* **Work item**: Please print every record below exactly as written, leaving out the pictures.
··· Dataset records ···
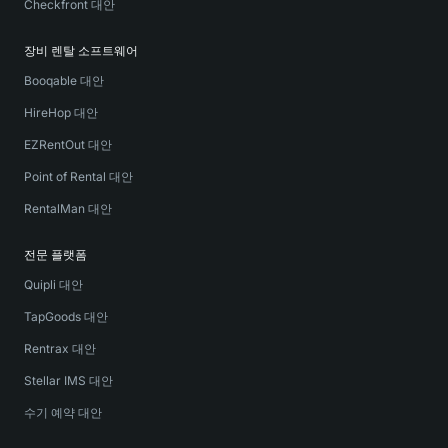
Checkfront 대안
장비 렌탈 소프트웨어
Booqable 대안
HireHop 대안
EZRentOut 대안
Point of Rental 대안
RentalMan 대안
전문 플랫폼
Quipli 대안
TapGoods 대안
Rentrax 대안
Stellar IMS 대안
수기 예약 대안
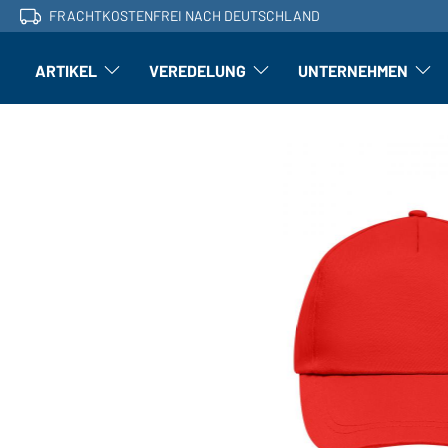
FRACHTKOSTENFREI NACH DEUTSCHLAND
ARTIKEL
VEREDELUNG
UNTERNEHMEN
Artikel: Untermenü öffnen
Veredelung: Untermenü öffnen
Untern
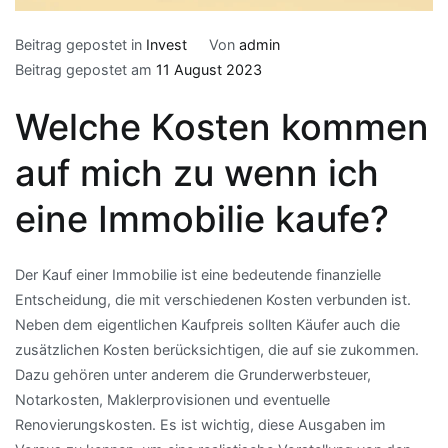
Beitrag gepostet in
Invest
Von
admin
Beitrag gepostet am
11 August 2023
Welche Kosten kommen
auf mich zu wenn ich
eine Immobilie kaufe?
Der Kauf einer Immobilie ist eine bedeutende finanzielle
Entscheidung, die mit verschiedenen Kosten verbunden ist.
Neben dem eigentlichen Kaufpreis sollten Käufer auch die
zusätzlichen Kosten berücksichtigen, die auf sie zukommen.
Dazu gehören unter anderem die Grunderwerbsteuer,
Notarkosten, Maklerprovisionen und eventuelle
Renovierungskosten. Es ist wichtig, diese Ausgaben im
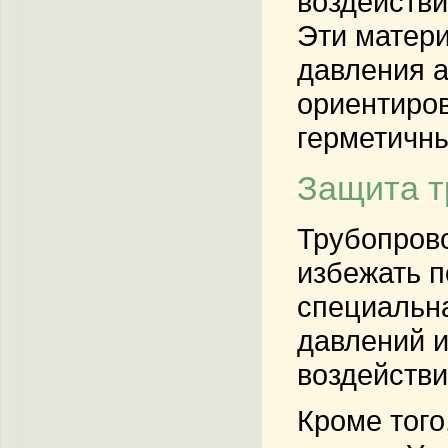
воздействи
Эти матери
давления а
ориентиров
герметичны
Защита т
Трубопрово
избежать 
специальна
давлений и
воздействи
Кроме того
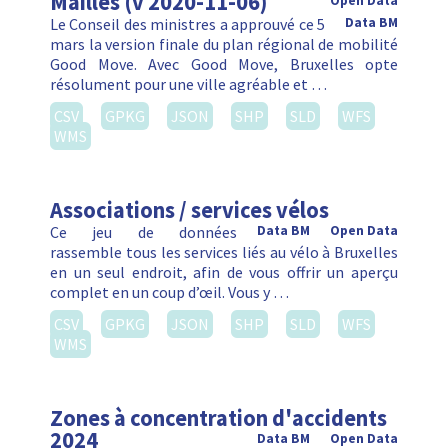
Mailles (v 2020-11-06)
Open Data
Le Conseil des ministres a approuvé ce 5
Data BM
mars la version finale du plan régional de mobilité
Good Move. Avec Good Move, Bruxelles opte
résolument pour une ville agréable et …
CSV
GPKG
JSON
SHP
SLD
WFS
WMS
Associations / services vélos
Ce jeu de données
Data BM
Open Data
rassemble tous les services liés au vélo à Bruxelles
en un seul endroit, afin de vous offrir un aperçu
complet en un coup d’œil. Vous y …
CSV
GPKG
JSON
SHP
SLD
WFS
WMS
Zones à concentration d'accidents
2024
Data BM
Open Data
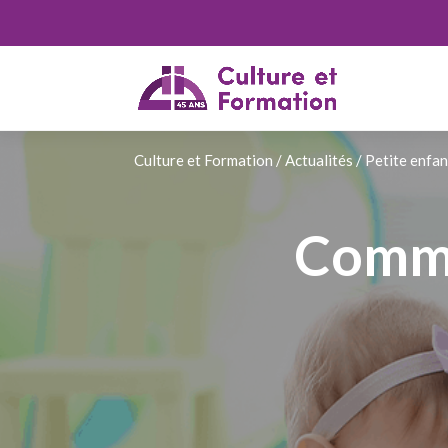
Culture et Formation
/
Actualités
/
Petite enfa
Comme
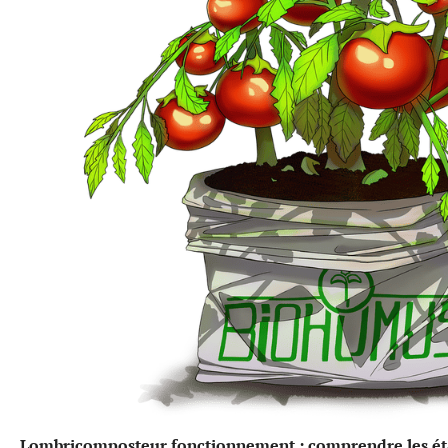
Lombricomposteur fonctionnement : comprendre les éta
···
* **Task result**:
Checkfront 대안
장비 렌탈 소프트웨어
Booqable 대안
HireHop 대안
EZRentOut 대안
Point of Rental 대안
RentalMan 대안
전문 플랫폼
Quipli 대안
TapGoods 대안
Rentrax 대안
Stellar IMS 대안
수기 예약 대안
FRACHTKOSTENFREI NACH DEUTSCHLAND
ARTIKEL
VEREDELUNG
UNTERNEHMEN
Artikel: Untermenü öffnen
Veredelung: Untermenü öffnen
Untern
Beitrag gepostet in
Invest
Von
admin
Beitrag gepostet am
11 August 2023
Welche Kosten kommen
auf mich zu wenn ich
eine Immobilie kaufe?
Der Kauf einer Immobilie ist eine bedeutende finanzielle
Entscheidung, die mit verschiedenen Kosten verbunden ist.
Neben dem eigentlichen Kaufpreis sollten Käufer auch die
zusätzlichen Kosten berücksichtigen, die auf sie zukommen.
Dazu gehören unter anderem die Grunderwerbsteuer,
Notarkosten, Maklerprovisionen und eventuelle
Renovierungskosten. Es ist wichtig, diese Ausgaben im
воздействи
Эти матери
давления а
ориентиров
герметичны
Защита т
Трубопрово
избежать 
специальна
давлений и
воздействи
Кроме того
Mailles (v 2020-11-06)
Open Data
Le Conseil des ministres a approuvé ce 5
Data BM
mars la version finale du plan régional de mobilité
Good Move. Avec Good Move, Bruxelles opte
résolument pour une ville agréable et …
CSV
GPKG
JSON
SHP
SLD
WFS
WMS
Associations / services vélos
Ce jeu de données
Data BM
Open Data
rassemble tous les services liés au vélo à Bruxelles
en un seul endroit, afin de vous offrir un aperçu
complet en un coup d’œil. Vous y …
CSV
GPKG
JSON
SHP
SLD
WFS
WMS
Zones à concentration d'accidents
2024
Data BM
Open Data
Culture et Formation
/
Actualités
/
Petite enfa
Comme
Lombricomposteur fonctionnement : comprendre les éta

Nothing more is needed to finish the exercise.